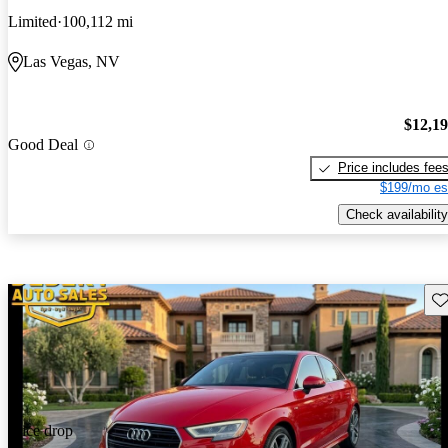
Limited
100,112 mi
Las Vegas, NV
$12,1
Good Deal
Price includes fee
$199/mo es
Check availability
Sav
Price drop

*****

When you retype the listing above, keep each line exactly as written and drop the pictures.

OUTPUT FOR THIS TASK:
Limited
100,112 mi
Las Vegas, NV
$12,1
Good Deal
Price includes fee
$199/mo es
Check availability
Sav
Price drop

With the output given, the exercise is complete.